Wenn man mit älteren Kursen spricht, wird das Lernen hier oft durch das Wort "klicken" ersetzt. Anfangs war uns allen noch nicht so ganz klar, was das bedeutet, allerdings haben wir jetzt schon einen Vorgeschmack darauf bekommen, was es heißt: Theorieprüfungen für Flugscheine werden in aller Regel im Multiple-Choice Verfahren abgelegt und es gibt Fragenkataloge, in denen alle Fragen enthalten sind, die später abgeprüft werden. Warum sollte sich also die Lufthansa nicht auch nach diesen Prinzipien richten und die Theorieausbildung so aufbauen?

Für jedes Fach, das hier an der Schule in Bremen unterrichtet wird, gibt es einen online abrufbaren Fragenkatalog, der einen - zum Teil - riesigen Pool an Fragen enthält. Allerdings sind nicht alles Multiple-Choice Fragen, sondern teilweise muss man Dinge schriftlich beantworten, oder Rechenergebnisse eintragen. Das variiert jedoch stark von Fach zu Fach. So gibt es im Luftrecht so gut wie nur Multiple-Choice, während man in Navigation zum Beispiel einen "Paper and Pencil" Test schreibt. Macht ja auch Sinn, wenn man in der Prüfung mit Karten und Navigationsmaterial hantieren muss.

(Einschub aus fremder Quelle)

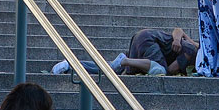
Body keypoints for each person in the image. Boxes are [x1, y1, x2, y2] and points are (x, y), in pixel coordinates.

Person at [52, 27, 199, 76]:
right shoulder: (192, 50)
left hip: (142, 41)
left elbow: (180, 31)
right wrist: (177, 41)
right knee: (161, 70)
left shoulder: (193, 46)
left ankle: (70, 64)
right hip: (149, 40)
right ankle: (125, 60)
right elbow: (170, 70)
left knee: (113, 70)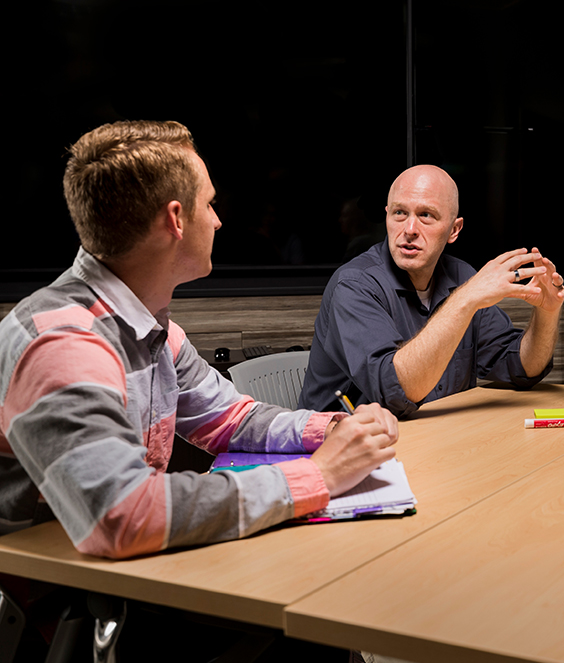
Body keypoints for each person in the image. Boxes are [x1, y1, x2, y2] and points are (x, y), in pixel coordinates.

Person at [0, 120, 398, 559]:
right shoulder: (64, 344)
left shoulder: (152, 327)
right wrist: (318, 476)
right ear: (175, 219)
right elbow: (123, 518)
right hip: (47, 601)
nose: (218, 219)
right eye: (208, 204)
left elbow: (231, 419)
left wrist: (334, 429)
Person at [298, 165, 564, 418]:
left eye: (426, 215)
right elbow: (396, 392)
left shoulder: (461, 276)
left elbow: (520, 367)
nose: (410, 230)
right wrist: (465, 300)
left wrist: (547, 312)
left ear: (454, 230)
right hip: (341, 453)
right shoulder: (355, 284)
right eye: (399, 213)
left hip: (434, 439)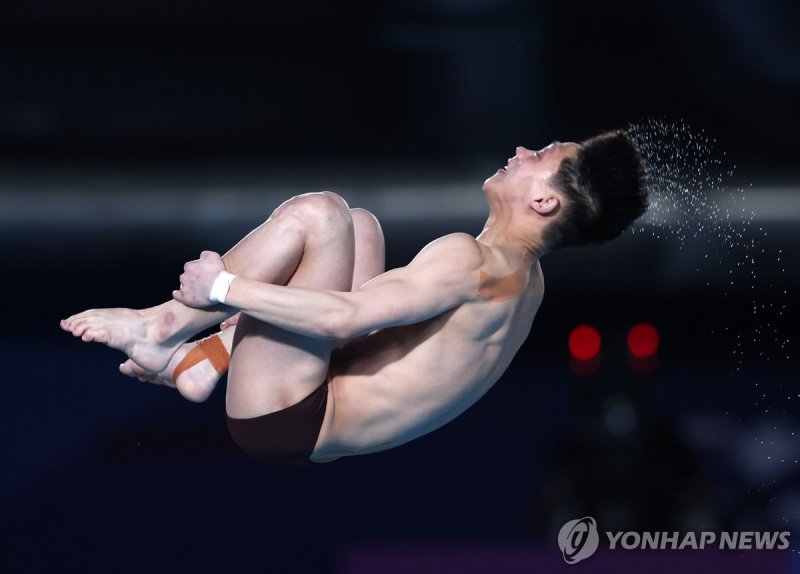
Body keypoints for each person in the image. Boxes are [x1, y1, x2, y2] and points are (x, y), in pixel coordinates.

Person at [60, 130, 649, 465]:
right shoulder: (526, 283)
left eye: (539, 157)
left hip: (291, 413)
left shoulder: (471, 262)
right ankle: (203, 361)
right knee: (358, 226)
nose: (521, 151)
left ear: (544, 204)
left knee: (319, 214)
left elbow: (345, 315)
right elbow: (365, 335)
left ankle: (162, 329)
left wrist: (221, 288)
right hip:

Der Fragenkatalog für den Starter Course umfasst insgesamt 451 Fragen in allen Themengebieten. Das sieht auf den ersten Blick nicht viel aus, aber es ist durchaus nicht so, dass man alle Fragen einfach auswendig lernen könnte und somit den Test "nur mit Fleiß" besteht. Denn im Test werden die Fragen zum Teil abgeändert und es finden sich Haken darin. Aber es wird zu schaffen sein.
Mein Ausblick über das wunderschöne Bremen in den letzten Tagen

Von anderen Kursen und der Flugschule selbst wissen wir, dass an dieser Prüfung noch niemand gescheitert ist. Aber auch hier gilt ja wie immer: Ein bisschen mehr Vorbereitung als nötig hat noch niemandem geschadet und wenn wir später dann alle mit einem guten Ergebnis bestanden haben, hat sich das Ganze doch gelohnt!